Key Takeaways
TRON (TRX) has been trading within an ascending channel pattern following its recovery from a long corrective phase ending mid-March.
The daily chart shows a breakout from the WXY structure and a sustained climb toward key resistance zones.
However, the 1-hour chart reveals weakening momentum and an ending diagonal (fifth wave) structure, hinting at a near-term correction.
The macro trend remains intact, but a pullback appears imminent before any continued upside.
On the higher time frame, TRX has advanced steadily since bottoming at $0.21 in March.
The move unfolded within an ascending channel, with price nearing the upper resistance trendline around $0.275.
This follows a breakout from the corrective WXY pattern, suggesting the early stages of a macro trend reversal.
However, the price is now approaching the 0.236 Fibonacci retracement at $0.266, which has historically acted as a pivot level.
The Relative Strength Index (RSI) remains neutral, hovering around 560, but the lack of breakout acceleration hints at consolidation or a local top.
Price rejection from the upper wedge boundary reinforces the case for a correction.
If a breakdown occurs, the next support lies at the mid-wedge zone near $0.25, followed by $0.235 and $0.21 – the base of the larger structure.
Structurally, the market may be finishing wave (V) of an impulsive sequence, and a broader ABC correction could unfold next.
Unless the $0.266 level is reclaimed decisively, further upside in the short term seems unlikely.
Since Monday, we saw an increase of 4% due to the 0.236 Fib level bounce, but this may not be enough to transition into the next upward move.
The lower timeframe chart confirms bearish divergence and a potential breakdown setup.
TRX appears to have completed a five-wave impulse within a rising channel, with wave (V) displaying signs of exhaustion.
Price forms a descending triangle below $0.275 resistance, and a breakdown below $0.266 (0.236 Fib) would confirm the beginning of a corrective wave A.

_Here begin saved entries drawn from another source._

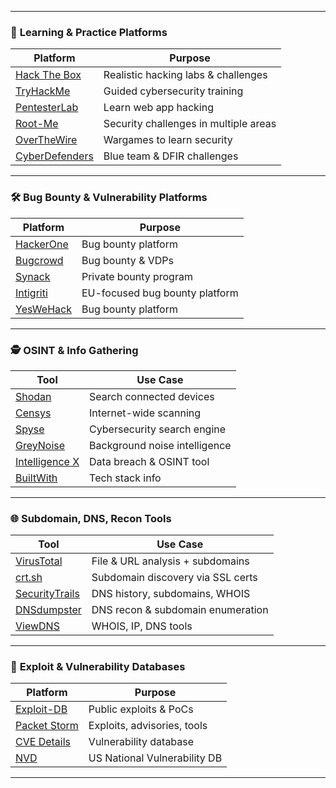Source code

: 

---

### 🧠 **Learning & Practice Platforms**
| Platform         | Purpose                        |
|------------------|--------------------------------|
| [Hack The Box](https://www.hackthebox.com)        | Realistic hacking labs & challenges  |
| [TryHackMe](https://tryhackme.com)                | Guided cybersecurity training        |
| [PentesterLab](https://pentesterlab.com)          | Learn web app hacking                |
| [Root-Me](https://www.root-me.org)                | Security challenges in multiple areas |
| [OverTheWire](https://overthewire.org)            | Wargames to learn security           |
| [CyberDefenders](https://cyberdefenders.org)      | Blue team & DFIR challenges          |

---

### 🛠️ **Bug Bounty & Vulnerability Platforms**
| Platform                 | Purpose                     |
|--------------------------|-----------------------------|
| [HackerOne](https://hackerone.com)              | Bug bounty platform                 |
| [Bugcrowd](https://bugcrowd.com)                | Bug bounty & VDPs                   |
| [Synack](https://www.synack.com/red-team/)      | Private bounty program              |
| [Intigriti](https://www.intigriti.com)          | EU-focused bug bounty platform      |
| [YesWeHack](https://yeswehack.com)              | Bug bounty platform                 |

---

### 🕵️ **OSINT & Info Gathering**
| Tool                        | Use Case                        |
|-----------------------------|---------------------------------|
| [Shodan](https://www.shodan.io)                | Search connected devices           |
| [Censys](https://search.censys.io)             | Internet-wide scanning             |
| [Spyse](https://spyse.com)                     | Cybersecurity search engine        |
| [GreyNoise](https://www.greynoise.io)          | Background noise intelligence       |
| [Intelligence X](https://intelx.io)            | Data breach & OSINT tool           |
| [BuiltWith](https://builtwith.com)             | Tech stack info                    |

---

### 🌐 **Subdomain, DNS, Recon Tools**
| Tool                    | Use Case                       |
|-------------------------|--------------------------------|
| [VirusTotal](https://www.virustotal.com)       | File & URL analysis + subdomains   |
| [crt.sh](https://crt.sh)                       | Subdomain discovery via SSL certs  |
| [SecurityTrails](https://securitytrails.com)   | DNS history, subdomains, WHOIS     |
| [DNSdumpster](https://dnsdumpster.com)         | DNS recon & subdomain enumeration  |
| [ViewDNS](https://viewdns.info)                | WHOIS, IP, DNS tools               |

---

### 💉 **Exploit & Vulnerability Databases**
| Platform                    | Purpose                      |
|-----------------------------|------------------------------|
| [Exploit-DB](https://www.exploit-db.com)        | Public exploits & PoCs             |
| [Packet Storm](https://packetstormsecurity.com) | Exploits, advisories, tools        |
| [CVE Details](https://www.cvedetails.com)       | Vulnerability database             |
| [NVD](https://nvd.nist.gov)                     | US National Vulnerability DB       |

---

The projected move shows wave A targeting the lower channel support near $0.255, followed by a corrective wave B bounce back toward $0.266–$0.270.
This would complete a classic ABC retracement, with wave C potentially extending to $0.235 or $0.225, in line with the support trendline and historical congestion zones.
The RSI on the 1-hour chart is showing lower highs despite price consolidation, a bearish signal suggesting that momentum is waning.
A decisive breakdown could occur once support at $0.266 gives way.
The initial bearish target for wave A lies around $0.255 (the ascending support), while wave C could extend as low as $0.225 (0.618 Fib retracement from five-wave impulse) before buyers return.
This breakdown scenario remains the most probable unless bulls push back above $0.275 with volume.
The broader uptrend remains valid on the daily chart, but near-term traders should be cautious.